近年、癌の罹患率の上昇に伴い、癌化学療法を受ける患者さんは増加しています。抗癌剤といえば、従来は嘔気などの副作用が強く、そのため経口摂取ができず長期の入院を余儀なくされておりましたが、副作用を軽減する薬剤の開発や投与方法の工夫などにより、有害事象をできるだけ抑えることが可能となってきました。また、在院日数の短縮による入院費の抑制、患者さんの利便性、生活の質を保ちながら治療を継続することへの要望などにより、化学療法は入院治療から外来治療へとその中心は移行してきております。

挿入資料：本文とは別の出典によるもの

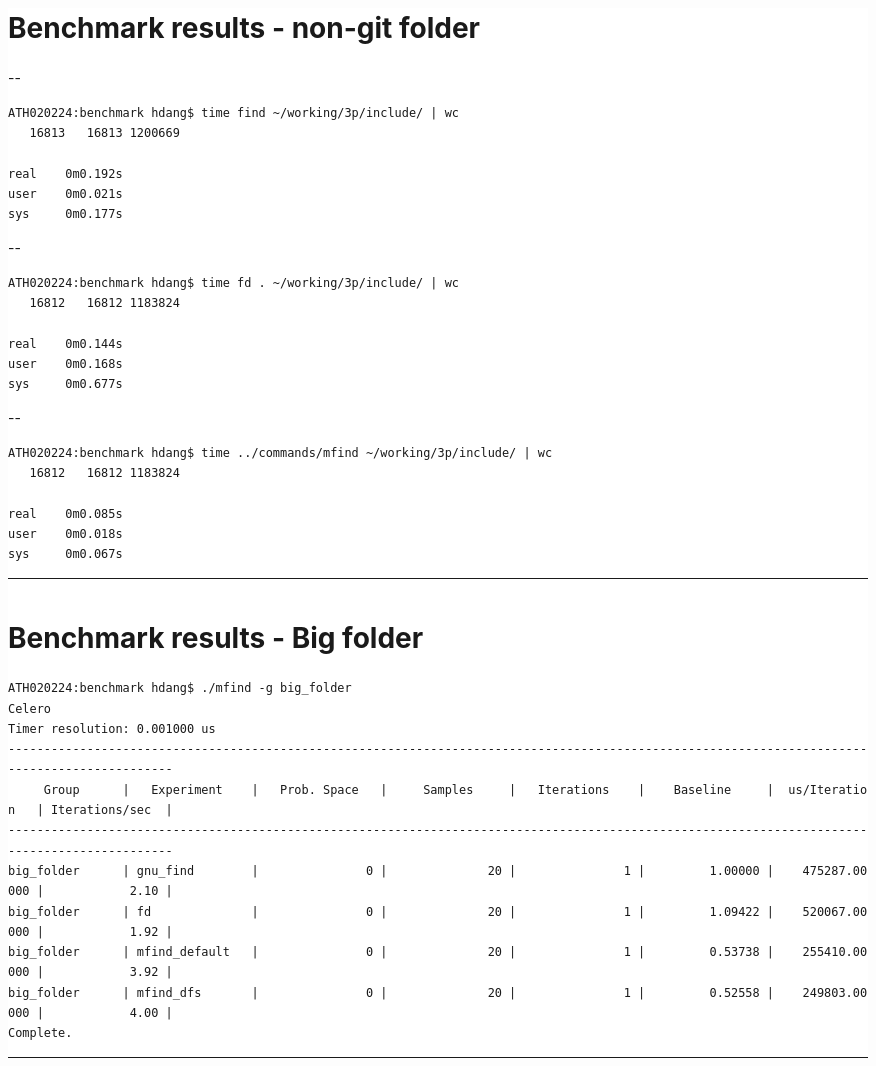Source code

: 
# Benchmark results - non-git folder #

--
``` shell
ATH020224:benchmark hdang$ time find ~/working/3p/include/ | wc
   16813   16813 1200669

real    0m0.192s
user    0m0.021s
sys     0m0.177s
```

--
``` shell
ATH020224:benchmark hdang$ time fd . ~/working/3p/include/ | wc
   16812   16812 1183824

real    0m0.144s
user    0m0.168s
sys     0m0.677s
```

--
``` shell
ATH020224:benchmark hdang$ time ../commands/mfind ~/working/3p/include/ | wc
   16812   16812 1183824

real    0m0.085s
user    0m0.018s
sys     0m0.067s
```

---

# Benchmark results - Big folder #

```shell
ATH020224:benchmark hdang$ ./mfind -g big_folder
Celero
Timer resolution: 0.001000 us
-----------------------------------------------------------------------------------------------------------------------------------------------
     Group      |   Experiment    |   Prob. Space   |     Samples     |   Iterations    |    Baseline     |  us/Iteration   | Iterations/sec  |
-----------------------------------------------------------------------------------------------------------------------------------------------
big_folder      | gnu_find        |               0 |              20 |               1 |         1.00000 |    475287.00000 |            2.10 |
big_folder      | fd              |               0 |              20 |               1 |         1.09422 |    520067.00000 |            1.92 |
big_folder      | mfind_default   |               0 |              20 |               1 |         0.53738 |    255410.00000 |            3.92 |
big_folder      | mfind_dfs       |               0 |              20 |               1 |         0.52558 |    249803.00000 |            4.00 |
Complete.
```

---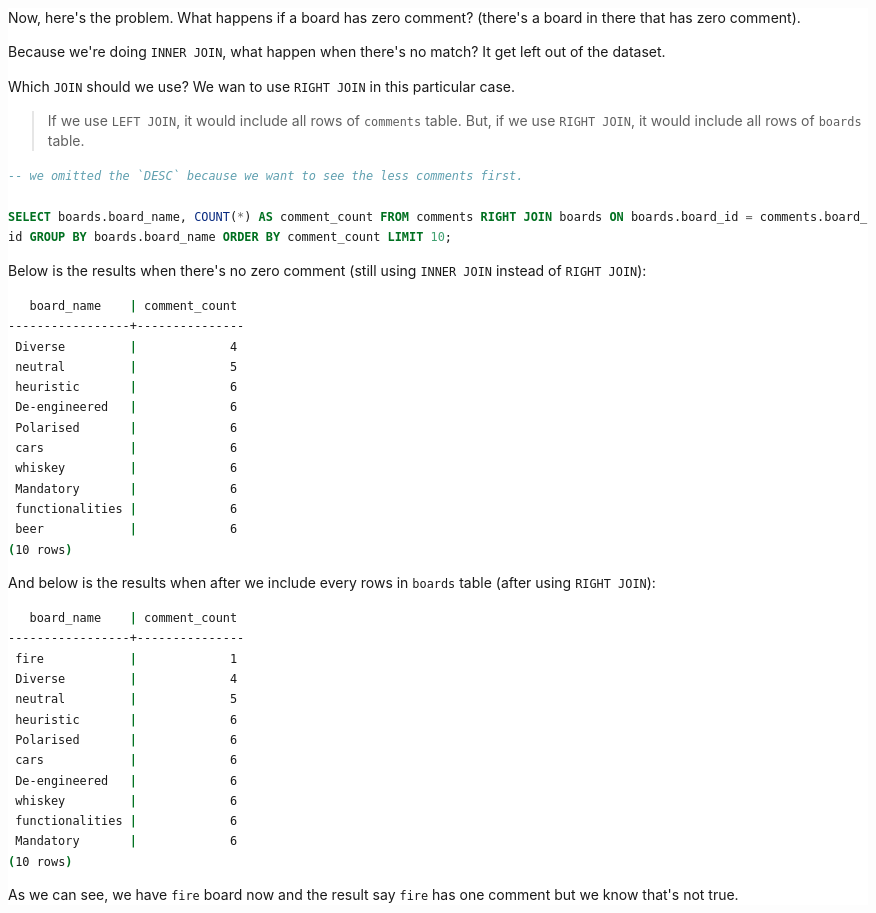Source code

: Now, here's the problem. What happens if a board has zero comment? (there's a
board in there that has zero comment).

Because we're doing `INNER JOIN`, what happen when there's no match?
It get left out of the dataset.

Which `JOIN` should we use? We wan to use `RIGHT JOIN` in this particular case.

> If we use `LEFT JOIN`, it would include all rows of `comments` table.
> But, if we use `RIGHT JOIN`, it would include all rows of `boards` table.

```sql
-- we omitted the `DESC` because we want to see the less comments first.

SELECT boards.board_name, COUNT(*) AS comment_count FROM comments RIGHT JOIN boards ON boards.board_id = comments.board_id GROUP BY boards.board_name ORDER BY comment_count LIMIT 10;
```

Below is the results when there's no zero comment
(still using `INNER JOIN` instead of `RIGHT JOIN`):
```sh
   board_name    | comment_count
-----------------+---------------
 Diverse         |             4
 neutral         |             5
 heuristic       |             6
 De-engineered   |             6
 Polarised       |             6
 cars            |             6
 whiskey         |             6
 Mandatory       |             6
 functionalities |             6
 beer            |             6
(10 rows)
```

And below is the results when after we include every rows in `boards` table
(after using `RIGHT JOIN`):
```sh
   board_name    | comment_count
-----------------+---------------
 fire            |             1
 Diverse         |             4
 neutral         |             5
 heuristic       |             6
 Polarised       |             6
 cars            |             6
 De-engineered   |             6
 whiskey         |             6
 functionalities |             6
 Mandatory       |             6
(10 rows)
```

As we can see, we have `fire` board now and the result say `fire` has
one comment but we know that's not true.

当院でも数年前より外来での化学療法を行っておりましたが、外来の看護師が外来業務の傍ら、抗癌剤を調剤し、外来のベッドで点滴を行っておりました。今回、外来での化学療法を受ける患者さんが増加することに対し、1番には安全に行うこと、そして、点滴中にできるだけ快適に過ごしてもらうようにすることなどを目的に外来化学療法室を設置しました。専用のベッドを5台設置し、専任の看護師1名を置き、それぞれのベッドにテーブル、テレビ(無料)を設置し、飲食なども自由に行ってもらうようにしました。また、完全予約制とし、できるだけ待ち時間がないようにするため、検査、診察、点滴がスムーズに行われるように医事、検査室、薬剤部などの協力を得て行っております。その後、利用者の増加により、ベッド数を8台に増やしております。
癌患者さんにおいては、手術だけでなく、その後の再発に対する不安の除去、きめ細かい
フォローアップが大切であることは、言うまでもありません。肺癌に対しては、新規抗癌剤は従来の抗癌剤に比較して、その効果は高まっております。2004年のASCO(米国臨床腫瘍学会)でも肺癌に対する術後補助療法の有効性が示され、現在、標準治療となっております。患者さんの生活の質を保ちながら行う外来化学療法は今後も増加していくものと思われます。我々は、地域住民の方がEBM(科学的根拠に基づいた治療)に基づいた治療を受けられるよう努力していく所存であります。
外来化学療法の患者さん用のパンフレットを看護師を中心に作り、患者さんに配布しております。
副作用などについて、できるだけわかりやすく書いてあり、好評です。